→ Exercise requirements
The lines to reproduce from the material below are those from the one containing "[78,261,89,274] 1 -> [134,353,155,367] 01" through the one containing "[857,385,1115,401] 2019-12-13 02:09:57.104780", both included; write them out exactly and add nothing.

[Dataset entries Boundary: Start]

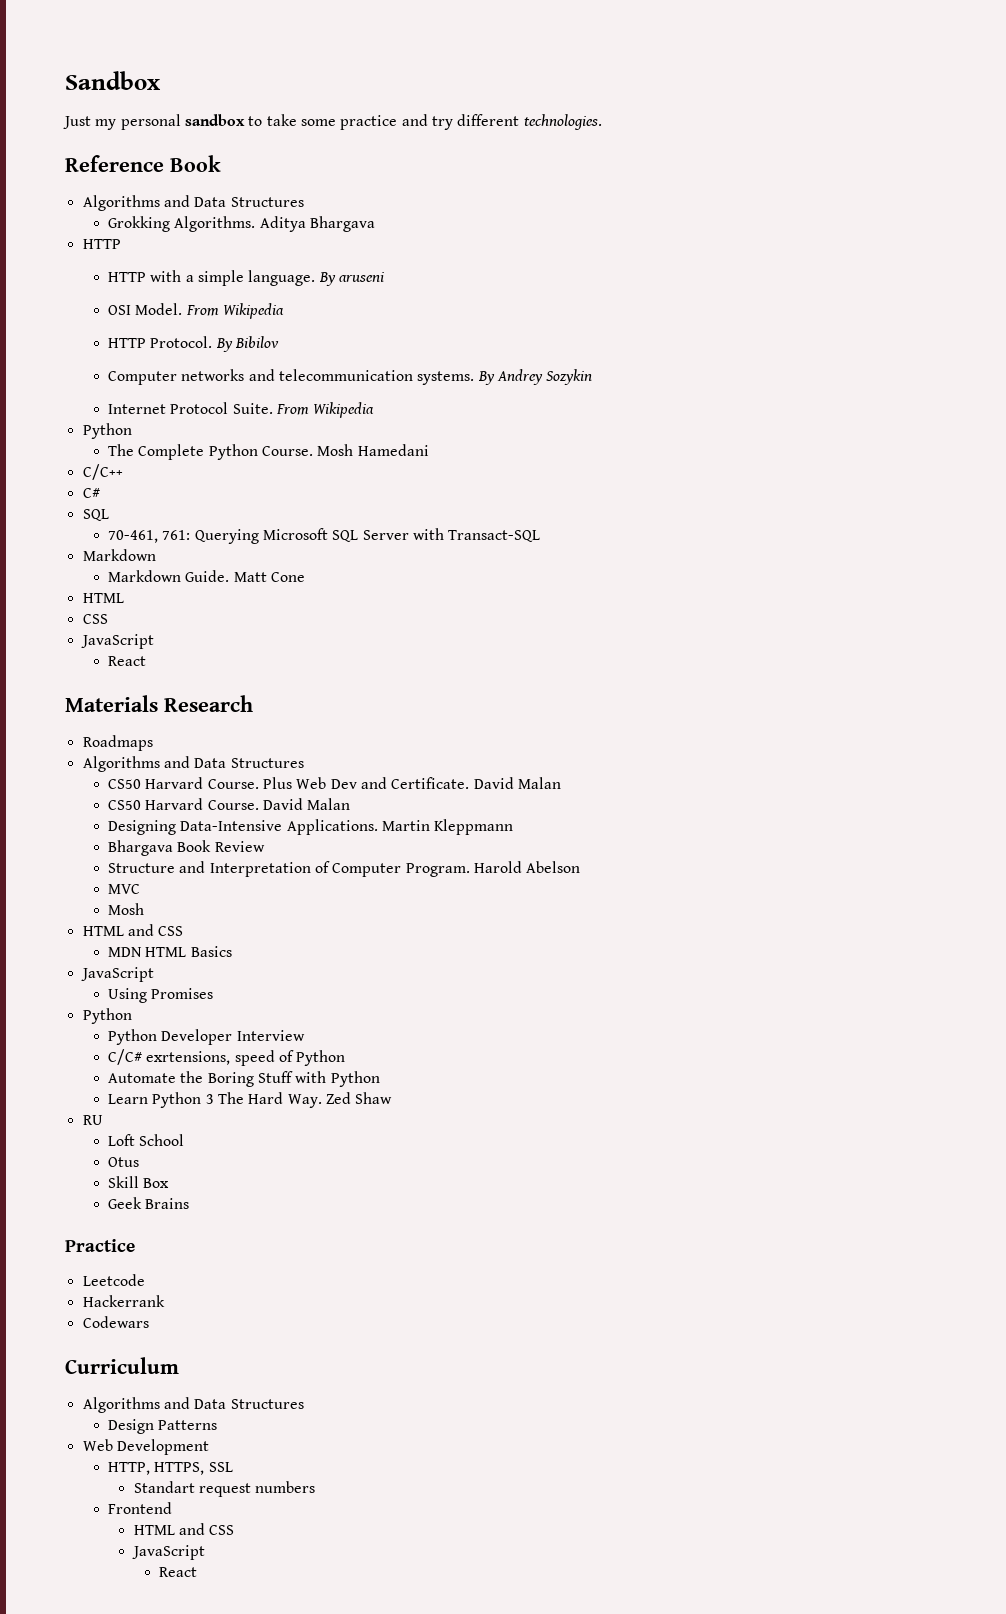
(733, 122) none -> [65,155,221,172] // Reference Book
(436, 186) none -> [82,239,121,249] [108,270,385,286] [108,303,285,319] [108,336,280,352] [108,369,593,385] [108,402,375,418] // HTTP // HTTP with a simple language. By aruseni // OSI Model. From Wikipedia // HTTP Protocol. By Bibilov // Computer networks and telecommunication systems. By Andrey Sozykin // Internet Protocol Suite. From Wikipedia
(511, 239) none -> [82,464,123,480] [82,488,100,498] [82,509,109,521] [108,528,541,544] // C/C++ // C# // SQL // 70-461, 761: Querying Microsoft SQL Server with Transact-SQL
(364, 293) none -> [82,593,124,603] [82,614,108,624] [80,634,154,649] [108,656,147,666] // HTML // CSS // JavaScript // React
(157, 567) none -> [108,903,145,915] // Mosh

[Dataset entries Boundary: End]
[Dataset entries Boundary: Start]

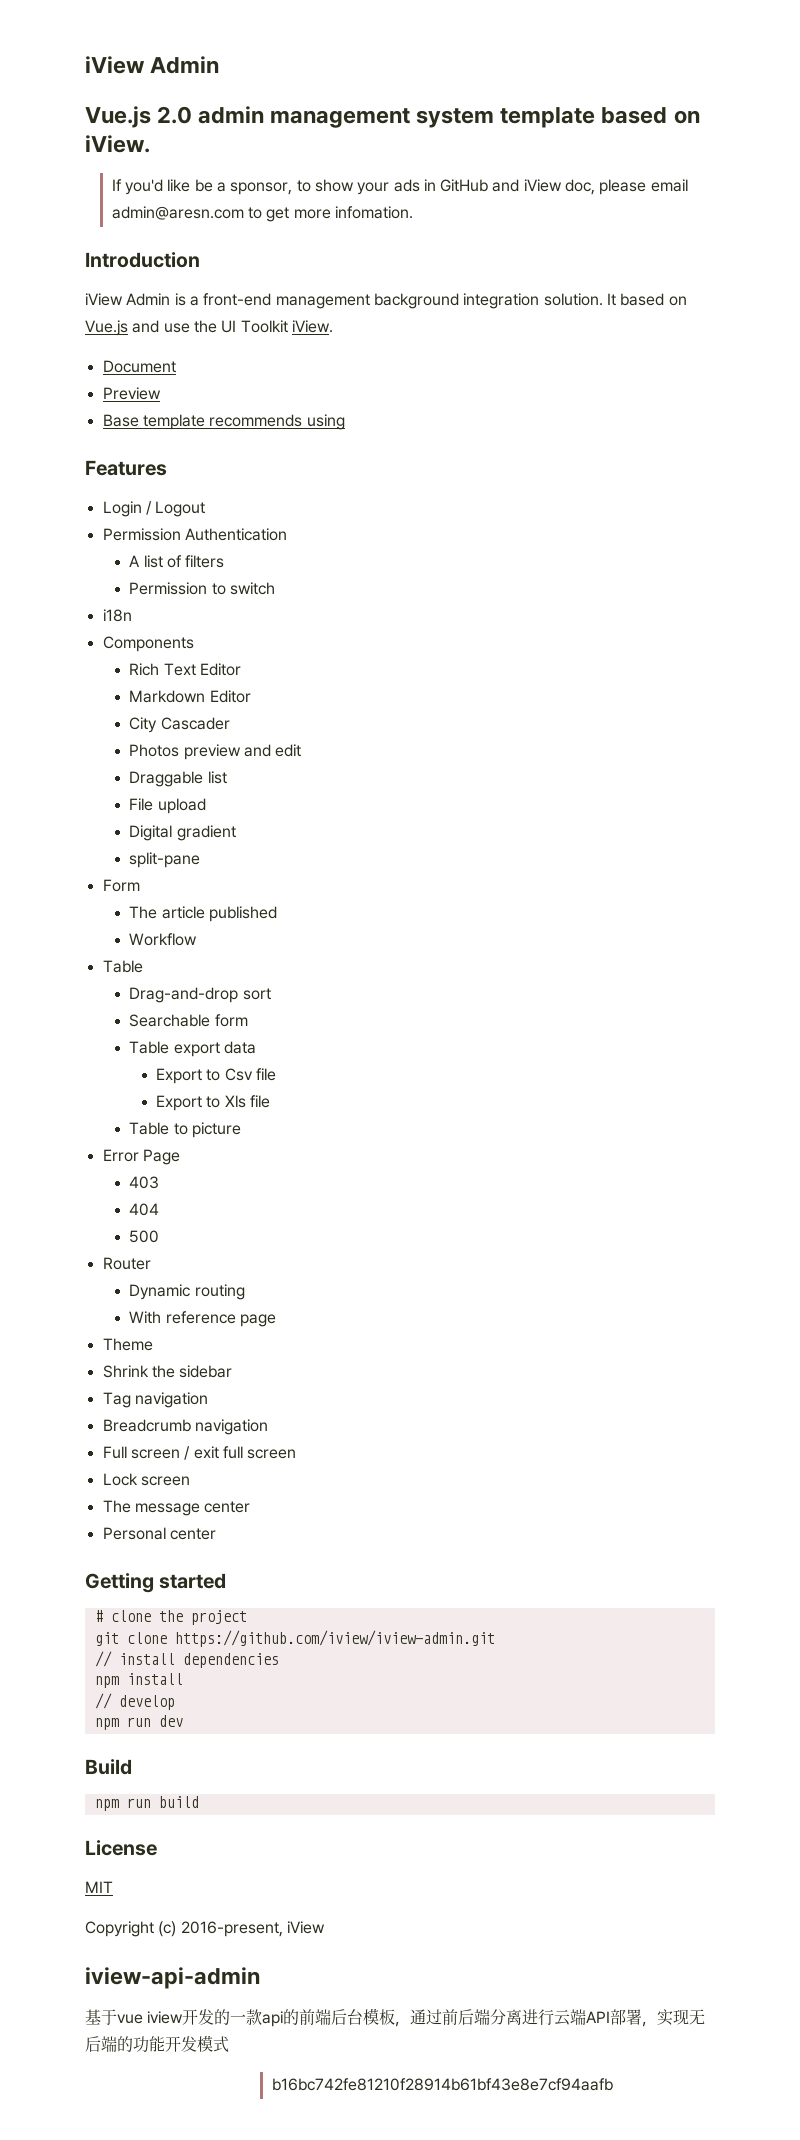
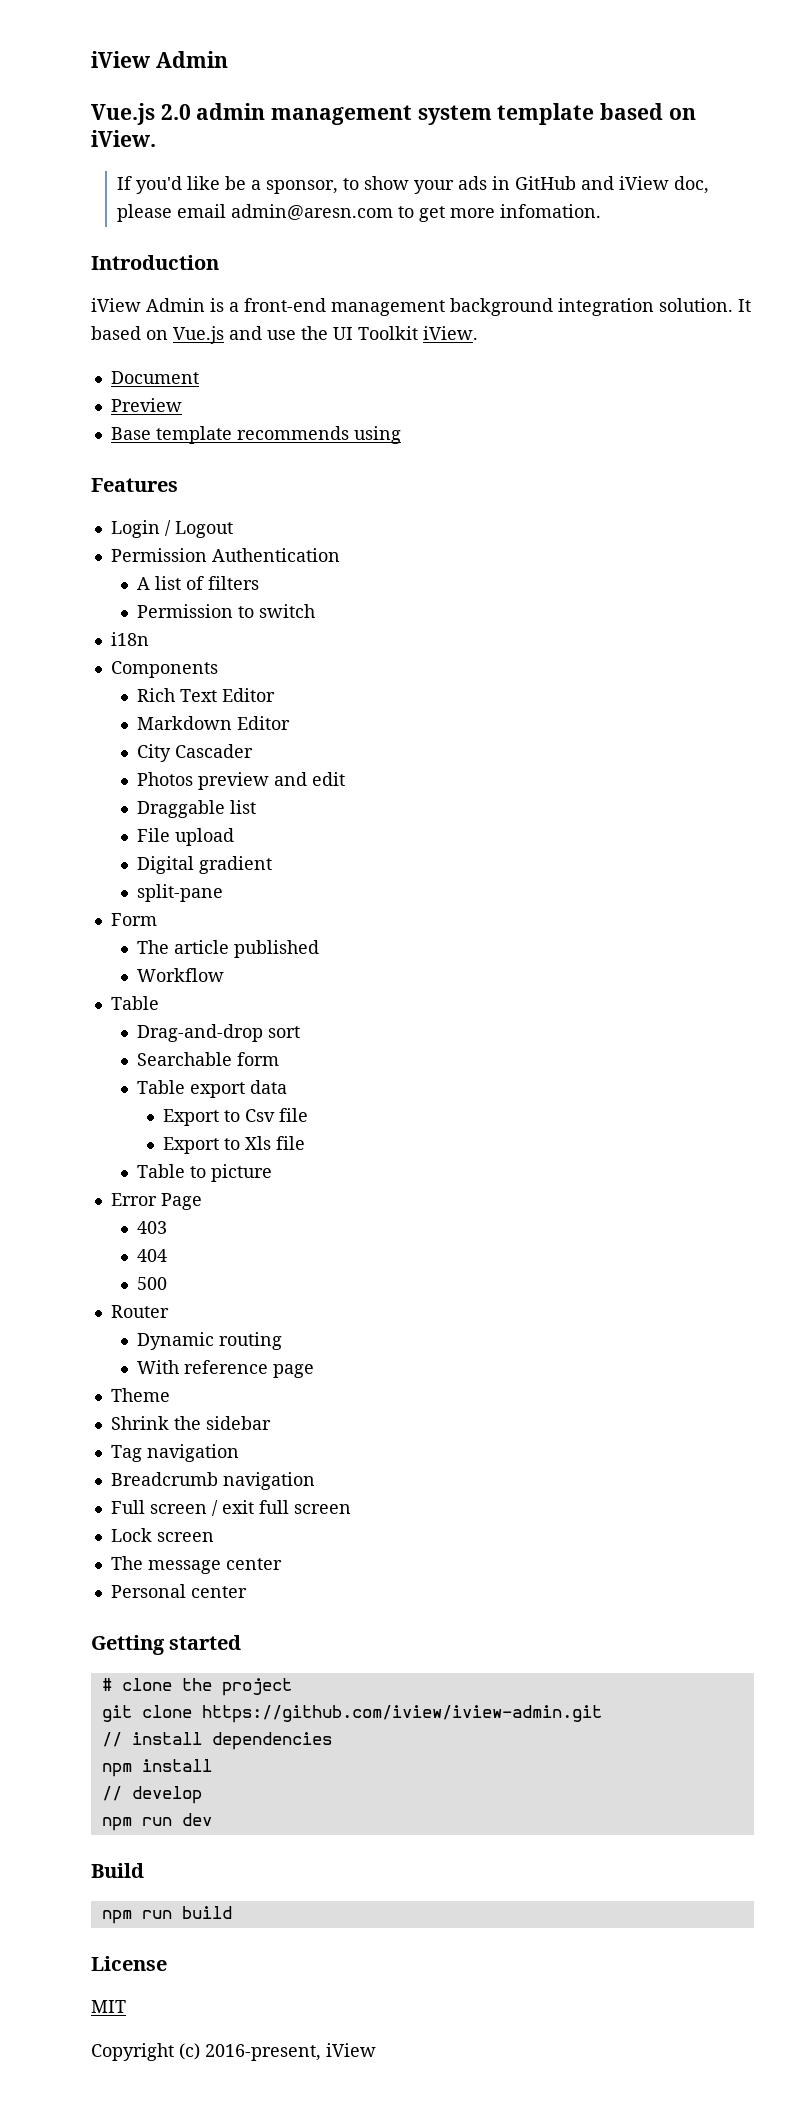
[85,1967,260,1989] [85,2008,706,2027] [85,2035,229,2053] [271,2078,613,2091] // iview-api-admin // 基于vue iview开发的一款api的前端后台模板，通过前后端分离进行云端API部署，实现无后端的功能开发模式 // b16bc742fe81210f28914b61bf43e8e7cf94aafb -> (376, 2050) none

[Dataset entries Boundary: End]
[Dataset entries Boundary: Start]

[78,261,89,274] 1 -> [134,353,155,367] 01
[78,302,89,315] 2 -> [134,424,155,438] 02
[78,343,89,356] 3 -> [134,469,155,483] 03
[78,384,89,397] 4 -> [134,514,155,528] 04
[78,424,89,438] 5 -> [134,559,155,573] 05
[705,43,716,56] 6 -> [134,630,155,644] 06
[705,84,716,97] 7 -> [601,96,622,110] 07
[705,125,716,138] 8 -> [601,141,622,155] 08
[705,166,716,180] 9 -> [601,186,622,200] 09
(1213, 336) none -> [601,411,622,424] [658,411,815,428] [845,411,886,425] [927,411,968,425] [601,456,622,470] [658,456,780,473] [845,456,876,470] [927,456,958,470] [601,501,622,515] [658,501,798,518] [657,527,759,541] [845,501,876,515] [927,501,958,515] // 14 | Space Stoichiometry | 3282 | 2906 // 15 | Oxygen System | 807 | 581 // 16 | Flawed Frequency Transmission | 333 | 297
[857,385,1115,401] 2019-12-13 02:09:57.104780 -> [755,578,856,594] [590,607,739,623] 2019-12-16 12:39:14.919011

[Dataset entries Boundary: End]

→ Task solution
[78,261,89,274] 1 -> [134,353,155,367] 01
[78,302,89,315] 2 -> [134,424,155,438] 02
[78,343,89,356] 3 -> [134,469,155,483] 03
[78,384,89,397] 4 -> [134,514,155,528] 04
[78,424,89,438] 5 -> [134,559,155,573] 05
[705,43,716,56] 6 -> [134,630,155,644] 06
[705,84,716,97] 7 -> [601,96,622,110] 07
[705,125,716,138] 8 -> [601,141,622,155] 08
[705,166,716,180] 9 -> [601,186,622,200] 09
(1213, 336) none -> [601,411,622,424] [658,411,815,428] [845,411,886,425] [927,411,968,425] [601,456,622,470] [658,456,780,473] [845,456,876,470] [927,456,958,470] [601,501,622,515] [658,501,798,518] [657,527,759,541] [845,501,876,515] [927,501,958,515] // 14 | Space Stoichiometry | 3282 | 2906 // 15 | Oxygen System | 807 | 581 // 16 | Flawed Frequency Transmission | 333 | 297
[857,385,1115,401] 2019-12-13 02:09:57.104780 -> [755,578,856,594] [590,607,739,623] 2019-12-16 12:39:14.919011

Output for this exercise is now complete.